Tomorrow Helen will be the first woman on the moon, and the first thing Helen will do on the moon, she says, is a cartwheel. She practices in our bedroom, one wall to the other, back and forth until she can do it with her eyes closed. I want my body to remember how it feels, she says, the touching down, her handprints embedded in our carpet like two white craters.
This is what the astronauts do, I’ve learned. They practice, which is another word for worry, and Helen worries about landings, return ones most of all. Helen can tell you in detail what happens when something goes wrong. First the warning lights come on, she explains, and then they don’t. The heat shields go next, then the tank, and the fins. If the parachutes fail the ship breaks against the water at thousands of miles per hour, metal and glass sinking to depths of a hundred meters, a hundred more, until you can’t see the surface, or the sun.
Helen tells me this is how Earth looks from the window, up there: a small ship in the black middle of the sea.
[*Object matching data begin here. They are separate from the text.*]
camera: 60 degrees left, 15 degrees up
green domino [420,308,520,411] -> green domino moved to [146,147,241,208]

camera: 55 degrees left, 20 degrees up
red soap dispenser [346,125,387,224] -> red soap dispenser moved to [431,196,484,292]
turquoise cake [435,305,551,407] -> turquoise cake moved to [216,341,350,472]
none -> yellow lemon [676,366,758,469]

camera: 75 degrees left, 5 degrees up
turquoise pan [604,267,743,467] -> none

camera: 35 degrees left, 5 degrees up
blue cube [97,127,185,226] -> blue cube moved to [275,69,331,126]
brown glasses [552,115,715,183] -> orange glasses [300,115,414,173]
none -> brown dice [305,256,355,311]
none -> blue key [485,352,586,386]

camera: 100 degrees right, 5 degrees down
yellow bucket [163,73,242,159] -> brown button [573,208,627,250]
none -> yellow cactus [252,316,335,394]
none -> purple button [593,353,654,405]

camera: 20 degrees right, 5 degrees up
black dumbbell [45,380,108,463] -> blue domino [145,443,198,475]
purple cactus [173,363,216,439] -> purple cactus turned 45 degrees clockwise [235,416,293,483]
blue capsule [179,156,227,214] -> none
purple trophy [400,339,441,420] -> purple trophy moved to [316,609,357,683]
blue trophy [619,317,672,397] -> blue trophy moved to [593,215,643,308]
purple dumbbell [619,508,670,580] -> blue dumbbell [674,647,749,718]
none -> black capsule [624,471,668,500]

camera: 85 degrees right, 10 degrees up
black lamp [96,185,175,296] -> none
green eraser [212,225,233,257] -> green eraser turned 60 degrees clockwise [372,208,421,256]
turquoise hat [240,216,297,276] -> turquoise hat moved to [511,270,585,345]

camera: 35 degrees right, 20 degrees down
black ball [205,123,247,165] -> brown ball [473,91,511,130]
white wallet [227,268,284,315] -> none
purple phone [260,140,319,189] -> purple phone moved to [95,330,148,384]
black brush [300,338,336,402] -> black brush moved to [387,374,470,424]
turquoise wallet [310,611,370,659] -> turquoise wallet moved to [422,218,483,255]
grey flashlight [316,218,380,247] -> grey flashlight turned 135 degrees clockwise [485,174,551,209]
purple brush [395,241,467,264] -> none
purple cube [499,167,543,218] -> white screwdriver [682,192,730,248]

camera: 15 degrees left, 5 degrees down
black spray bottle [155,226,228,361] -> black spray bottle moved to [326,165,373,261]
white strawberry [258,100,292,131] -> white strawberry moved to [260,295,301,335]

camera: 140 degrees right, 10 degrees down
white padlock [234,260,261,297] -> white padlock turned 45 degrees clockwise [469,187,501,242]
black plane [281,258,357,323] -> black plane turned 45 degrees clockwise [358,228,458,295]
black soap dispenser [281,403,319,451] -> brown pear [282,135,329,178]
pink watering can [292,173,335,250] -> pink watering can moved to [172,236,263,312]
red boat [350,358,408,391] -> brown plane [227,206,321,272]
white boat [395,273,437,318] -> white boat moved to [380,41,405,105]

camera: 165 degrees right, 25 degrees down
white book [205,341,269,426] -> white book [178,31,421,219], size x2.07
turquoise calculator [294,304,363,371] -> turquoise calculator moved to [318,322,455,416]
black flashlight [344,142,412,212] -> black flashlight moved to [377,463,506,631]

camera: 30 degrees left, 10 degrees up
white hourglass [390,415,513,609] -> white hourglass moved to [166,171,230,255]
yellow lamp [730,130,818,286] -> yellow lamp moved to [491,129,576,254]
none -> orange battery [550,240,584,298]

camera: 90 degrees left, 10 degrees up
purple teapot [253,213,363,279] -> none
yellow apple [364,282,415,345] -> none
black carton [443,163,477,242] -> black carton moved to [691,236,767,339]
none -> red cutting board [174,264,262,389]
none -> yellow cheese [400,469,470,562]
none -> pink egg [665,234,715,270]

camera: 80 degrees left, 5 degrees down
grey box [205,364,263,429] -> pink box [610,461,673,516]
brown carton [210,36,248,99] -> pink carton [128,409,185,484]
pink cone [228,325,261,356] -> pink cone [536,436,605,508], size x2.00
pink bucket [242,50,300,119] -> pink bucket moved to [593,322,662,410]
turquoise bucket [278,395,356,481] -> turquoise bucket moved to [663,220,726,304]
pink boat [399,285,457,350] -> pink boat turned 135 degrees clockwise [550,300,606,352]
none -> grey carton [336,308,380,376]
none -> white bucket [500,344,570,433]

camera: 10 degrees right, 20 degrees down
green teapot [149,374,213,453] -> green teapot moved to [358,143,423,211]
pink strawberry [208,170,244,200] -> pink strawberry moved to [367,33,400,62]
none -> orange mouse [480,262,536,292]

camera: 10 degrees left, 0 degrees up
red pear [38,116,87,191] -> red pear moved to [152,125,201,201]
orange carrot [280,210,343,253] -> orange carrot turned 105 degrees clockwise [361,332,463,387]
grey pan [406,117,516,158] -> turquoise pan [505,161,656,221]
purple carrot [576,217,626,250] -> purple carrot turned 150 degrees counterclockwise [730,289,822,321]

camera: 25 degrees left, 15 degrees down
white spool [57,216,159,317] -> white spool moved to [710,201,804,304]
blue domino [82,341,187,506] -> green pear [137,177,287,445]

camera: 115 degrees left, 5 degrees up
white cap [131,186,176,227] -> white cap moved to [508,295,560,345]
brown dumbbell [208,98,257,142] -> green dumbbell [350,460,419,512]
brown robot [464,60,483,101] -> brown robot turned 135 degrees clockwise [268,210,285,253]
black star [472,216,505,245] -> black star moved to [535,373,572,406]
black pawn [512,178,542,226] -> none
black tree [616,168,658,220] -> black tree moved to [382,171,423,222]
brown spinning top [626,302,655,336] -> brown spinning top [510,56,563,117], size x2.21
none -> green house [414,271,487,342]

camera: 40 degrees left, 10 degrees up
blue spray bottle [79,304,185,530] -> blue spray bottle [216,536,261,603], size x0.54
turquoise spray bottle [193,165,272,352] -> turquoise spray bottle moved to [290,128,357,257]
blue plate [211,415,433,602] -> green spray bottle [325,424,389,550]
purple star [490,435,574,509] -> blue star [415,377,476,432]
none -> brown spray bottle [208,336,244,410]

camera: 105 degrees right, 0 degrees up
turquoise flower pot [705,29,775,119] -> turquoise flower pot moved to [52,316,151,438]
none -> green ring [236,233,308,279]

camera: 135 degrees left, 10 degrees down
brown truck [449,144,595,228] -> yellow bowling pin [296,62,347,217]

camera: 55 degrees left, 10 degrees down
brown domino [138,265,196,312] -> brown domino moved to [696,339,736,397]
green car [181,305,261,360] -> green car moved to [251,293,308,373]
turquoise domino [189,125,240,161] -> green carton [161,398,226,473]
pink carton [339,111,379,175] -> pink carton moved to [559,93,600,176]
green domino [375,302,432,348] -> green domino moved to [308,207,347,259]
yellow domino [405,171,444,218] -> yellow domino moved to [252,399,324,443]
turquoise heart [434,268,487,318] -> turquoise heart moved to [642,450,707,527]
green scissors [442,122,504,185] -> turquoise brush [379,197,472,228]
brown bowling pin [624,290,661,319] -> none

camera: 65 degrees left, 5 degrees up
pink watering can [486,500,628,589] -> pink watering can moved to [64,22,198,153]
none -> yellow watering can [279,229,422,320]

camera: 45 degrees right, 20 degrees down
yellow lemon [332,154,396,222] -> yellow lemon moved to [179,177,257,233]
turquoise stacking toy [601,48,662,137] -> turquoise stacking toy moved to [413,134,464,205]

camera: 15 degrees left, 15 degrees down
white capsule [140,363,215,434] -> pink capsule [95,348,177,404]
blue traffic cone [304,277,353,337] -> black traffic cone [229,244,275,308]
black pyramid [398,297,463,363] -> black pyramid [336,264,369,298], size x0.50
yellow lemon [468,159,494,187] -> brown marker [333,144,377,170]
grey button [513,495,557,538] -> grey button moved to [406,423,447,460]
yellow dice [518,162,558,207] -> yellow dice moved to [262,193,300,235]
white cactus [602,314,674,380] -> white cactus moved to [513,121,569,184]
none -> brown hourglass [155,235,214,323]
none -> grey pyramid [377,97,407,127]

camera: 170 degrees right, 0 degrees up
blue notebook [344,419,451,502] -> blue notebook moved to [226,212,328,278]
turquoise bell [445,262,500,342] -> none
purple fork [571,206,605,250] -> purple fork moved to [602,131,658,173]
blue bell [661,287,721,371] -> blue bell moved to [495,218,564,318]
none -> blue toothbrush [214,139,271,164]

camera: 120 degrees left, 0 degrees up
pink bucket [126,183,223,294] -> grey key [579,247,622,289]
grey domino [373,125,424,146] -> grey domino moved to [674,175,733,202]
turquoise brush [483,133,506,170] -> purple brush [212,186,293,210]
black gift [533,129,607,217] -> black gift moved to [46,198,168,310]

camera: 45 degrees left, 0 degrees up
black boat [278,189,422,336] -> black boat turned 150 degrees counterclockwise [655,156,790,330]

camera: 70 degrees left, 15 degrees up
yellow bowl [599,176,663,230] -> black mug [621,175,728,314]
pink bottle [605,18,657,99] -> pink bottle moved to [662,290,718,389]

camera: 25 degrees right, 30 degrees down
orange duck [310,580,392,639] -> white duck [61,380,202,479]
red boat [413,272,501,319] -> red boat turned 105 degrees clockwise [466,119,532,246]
I close my eyes. I’m practicing, too. I think about shorelines and the things you might find on one, if you were looking: glass bottles, brown as beetles. Old watches, half their afternoons eroded, and batteries softer than pennies, silver enough to swallow, for years the fishermen reeling in catches that glow in the dark, luminescent, alkaline, flossy bones outlined in the palest green. Helen says nobody would bother looking for bodies but I don’t think mine would ever stop searching, a tidal knowledge in the way it turns toward her, even unconscious, even in the dark.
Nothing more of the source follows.